- [Given entries]
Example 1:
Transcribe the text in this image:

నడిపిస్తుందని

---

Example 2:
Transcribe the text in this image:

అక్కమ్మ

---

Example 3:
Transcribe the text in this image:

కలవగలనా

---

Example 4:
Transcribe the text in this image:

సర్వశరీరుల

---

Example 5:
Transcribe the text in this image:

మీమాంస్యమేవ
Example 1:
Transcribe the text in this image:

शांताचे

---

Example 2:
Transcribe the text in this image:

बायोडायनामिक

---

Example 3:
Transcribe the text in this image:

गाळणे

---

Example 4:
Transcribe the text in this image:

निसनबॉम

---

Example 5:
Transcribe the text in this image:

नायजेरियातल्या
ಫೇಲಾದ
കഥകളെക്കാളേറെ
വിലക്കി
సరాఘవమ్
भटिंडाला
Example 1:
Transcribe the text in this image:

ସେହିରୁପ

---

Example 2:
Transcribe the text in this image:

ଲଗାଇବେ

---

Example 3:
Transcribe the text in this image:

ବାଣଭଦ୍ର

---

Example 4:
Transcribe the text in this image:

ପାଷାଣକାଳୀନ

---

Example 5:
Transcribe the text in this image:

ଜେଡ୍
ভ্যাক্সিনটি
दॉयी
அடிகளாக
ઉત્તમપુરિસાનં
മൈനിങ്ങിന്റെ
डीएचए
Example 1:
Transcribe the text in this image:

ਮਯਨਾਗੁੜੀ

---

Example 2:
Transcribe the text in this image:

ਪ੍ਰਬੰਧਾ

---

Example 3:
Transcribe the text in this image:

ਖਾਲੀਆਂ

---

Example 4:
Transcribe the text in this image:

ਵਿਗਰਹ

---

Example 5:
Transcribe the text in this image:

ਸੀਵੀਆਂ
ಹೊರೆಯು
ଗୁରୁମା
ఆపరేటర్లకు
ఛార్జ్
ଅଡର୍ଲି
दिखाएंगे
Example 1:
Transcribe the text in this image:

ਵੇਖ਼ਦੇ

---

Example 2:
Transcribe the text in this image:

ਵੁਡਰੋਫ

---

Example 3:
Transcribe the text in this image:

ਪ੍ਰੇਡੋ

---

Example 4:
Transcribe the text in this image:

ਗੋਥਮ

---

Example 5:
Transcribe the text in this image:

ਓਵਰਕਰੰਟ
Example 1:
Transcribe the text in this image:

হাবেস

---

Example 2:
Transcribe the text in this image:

- [What the task requires] Keep the wording exact. Give all of the records again.

- [Exercise response]
Example 1:
Transcribe the text in this image:

నడిపిస్తుందని

---

Example 2:
Transcribe the text in this image:

అక్కమ్మ

---

Example 3:
Transcribe the text in this image:

కలవగలనా

---

Example 4:
Transcribe the text in this image:

సర్వశరీరుల

---

Example 5:
Transcribe the text in this image:

మీమాంస్యమేవ
Example 1:
Transcribe the text in this image:

शांताचे

---

Example 2:
Transcribe the text in this image:

बायोडायनामिक

---

Example 3:
Transcribe the text in this image:

गाळणे

---

Example 4:
Transcribe the text in this image:

निसनबॉम

---

Example 5:
Transcribe the text in this image:

नायजेरियातल्या
ಫೇಲಾದ
കഥകളെക്കാളേറെ
വിലക്കി
సరాఘవమ్
भटिंडाला
Example 1:
Transcribe the text in this image:

ସେହିରୁପ

---

Example 2:
Transcribe the text in this image:

ଲଗାଇବେ

---

Example 3:
Transcribe the text in this image:

ବାଣଭଦ୍ର

---

Example 4:
Transcribe the text in this image:

ପାଷାଣକାଳୀନ

---

Example 5:
Transcribe the text in this image:

ଜେଡ୍
ভ্যাক্সিনটি
दॉयी
அடிகளாக
ઉત્તમપુરિસાનં
മൈനിങ്ങിന്റെ
डीएचए
Example 1:
Transcribe the text in this image:

ਮਯਨਾਗੁੜੀ

---

Example 2:
Transcribe the text in this image:

ਪ੍ਰਬੰਧਾ

---

Example 3:
Transcribe the text in this image:

ਖਾਲੀਆਂ

---

Example 4:
Transcribe the text in this image:

ਵਿਗਰਹ

---

Example 5:
Transcribe the text in this image:

ਸੀਵੀਆਂ
ಹೊರೆಯು
ଗୁରୁମା
ఆపరేటర్లకు
ఛార్జ్
ଅଡର୍ଲି
दिखाएंगे
Example 1:
Transcribe the text in this image:

ਵੇਖ਼ਦੇ

---

Example 2:
Transcribe the text in this image:

ਵੁਡਰੋਫ

---

Example 3:
Transcribe the text in this image:

ਪ੍ਰੇਡੋ

---

Example 4:
Transcribe the text in this image:

ਗੋਥਮ

---

Example 5:
Transcribe the text in this image:

ਓਵਰਕਰੰਟ
Example 1:
Transcribe the text in this image:

হাবেস

---

Example 2:
Transcribe the text in this image:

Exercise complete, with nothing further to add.